Claude 3.5 Sonnet (claude-3-5-sonnet-20241022)

Claude 3.5 Sonnet consistently demonstrated superior performance across all metrics, particularly excelling in scalar rubrics and complex assessments. The model showed exceptional consistency without requiring multiple grading runs, maintained strong correlation with human grading patterns, and achieved the best context switch scores. It proved especially effective at providing balanced scoring across the full range of student performance, avoiding the overly optimistic scoring tendencies seen in other models.

Claude 3.5 Haiku (claude-3-5-haiku-20241022)

Claude 3.5 Haiku performed as the second-best model overall, showing similar strengths to Sonnet but with slightly lower performance metrics. Like Sonnet, it demonstrated high consistency without requiring multiple runs and performed particularly well on scalar rubrics. The model maintained reliable performance across different assessment types and showed good correlation with human grading patterns.

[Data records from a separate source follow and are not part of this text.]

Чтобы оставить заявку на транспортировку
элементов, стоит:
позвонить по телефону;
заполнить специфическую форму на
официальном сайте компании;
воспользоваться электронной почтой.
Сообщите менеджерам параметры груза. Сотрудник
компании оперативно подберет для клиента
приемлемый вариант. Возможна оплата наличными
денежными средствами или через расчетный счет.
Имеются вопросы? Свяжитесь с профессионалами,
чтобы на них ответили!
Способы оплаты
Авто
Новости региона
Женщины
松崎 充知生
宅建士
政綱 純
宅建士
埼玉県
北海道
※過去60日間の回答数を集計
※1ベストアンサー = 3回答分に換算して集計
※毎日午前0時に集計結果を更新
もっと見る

GPT-4o (gpt-4o-2024-08-06)

GPT-4o showed mixed performance across different tasks. While it excelled at binary rubrics and achieved good context switch scores (ranking second in this metric), it struggled more with scalar rubrics and complex assessments. The model benefited from multiple grading runs to improve consistency and showed a tendency toward optimistic scoring, particularly for lower-performing responses.

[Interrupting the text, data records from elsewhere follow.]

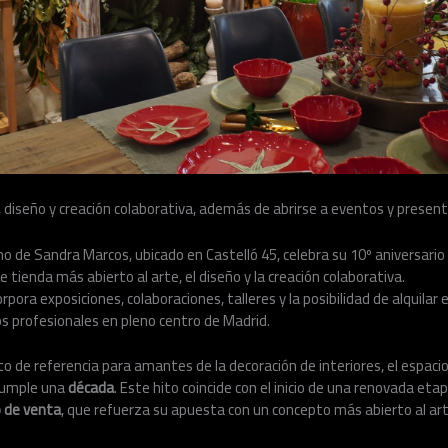
, diseño y creación colaborativa, además de abrirse a eventos y presen
smo de Sandra Marcos, ubicado en Castelló 45, celebra su 10º aniversar
tienda más abierto al arte, el diseño y la creación colaborativa.
pora exposiciones, colaboraciones, talleres y la posibilidad de alquilar e
s profesionales en pleno centro de Madrid.
o de referencia para amantes de la decoración de interiores, el espaci
cumple una
década
. Este hito coincide con
el
inicio de una renovada etap
 de venta
, que refuerza su apuesta con un concepto más abierto al arte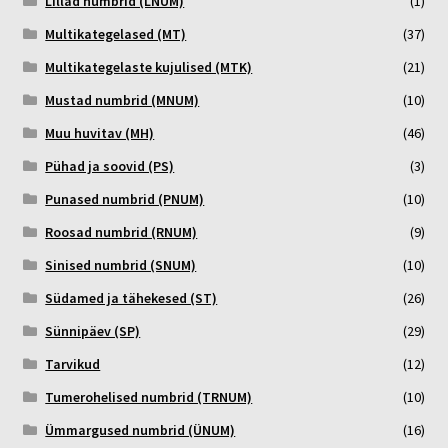
Lillad numbrid (LNUM)
(1)
Multikategelased (MT)
(37)
Multikategelaste kujulised (MTK)
(21)
Mustad numbrid (MNUM)
(10)
Muu huvitav (MH)
(46)
Pühad ja soovid (PS)
(3)
Punased numbrid (PNUM)
(10)
Roosad numbrid (RNUM)
(9)
Sinised numbrid (SNUM)
(10)
Südamed ja tähekesed (ST)
(26)
Sünnipäev (SP)
(29)
Tarvikud
(12)
Tumerohelised numbrid (TRNUM)
(10)
Ümmargused numbrid (ÜNUM)
(16)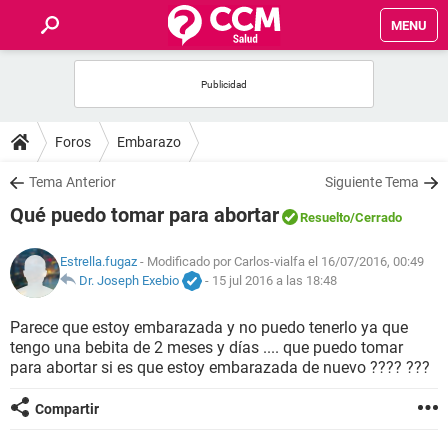
MENU
INICIO
FOROS
Foros
Embarazo
SALUD
Tema Anterior
Siguiente Tema
Qué puedo tomar para abortar
Resuelto
/Cerrado
FAMILIA
Estrella.fugaz
- Modificado por Carlos-vialfa el 16/07/2016, 00:49
NUTRICIÓN
Dr. Joseph Exebio
-
15 jul 2016 a las 18:48
Parece que estoy embarazada y no puedo tenerlo ya que
BIENESTAR
tengo una bebita de 2 meses y días .... que puedo tomar
para abortar si es que estoy embarazada de nuevo ???? ???
SEXUALIDAD
Compartir
GLOSARIO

GPT-4o-mini (gpt-4o-mini-2024-07-18)

GPT-4o-mini performed well when tasks were appropriately structured, particularly with per-rubric prompting and binary rubrics. However, it struggled with comprehensive prompts and maintaining consistency across multiple rubrics. The model required multiple grading runs to improve reliability and showed higher variance in predictions, especially for complex scalar rubrics.

Llama 3.1 70B Instruct Turbo (TogetherAI)

Llama 3.1 70B consistently ranked lowest among the tested models, though it still provided usable results for basic grading assistance. The model showed higher variance in predictions, particularly in the Finance exam, and required multiple grading runs to improve consistency. It performed adequately on binary rubrics but struggled more with complex scalar assessments.

Conclusion

The analysis revealed clear differences in performance across AI models, with distinct patterns emerging for different types of assessment tasks. While Claude 3.5 Sonnet consistently demonstrated superior performance across all metrics, followed by Claude 3.5 Haiku, GPT-4o, GPT-4o-mini, and Llama 3.1 70B, all models provided acceptable results for basic grading assistance. Binary rubrics showed similar performance levels across models, while larger performance gaps emerged with scalar rubrics and complex assessments. This suggests that while model choice impacts grading reliability, even simpler models can provide valuable assistance when tasks are appropriately structured.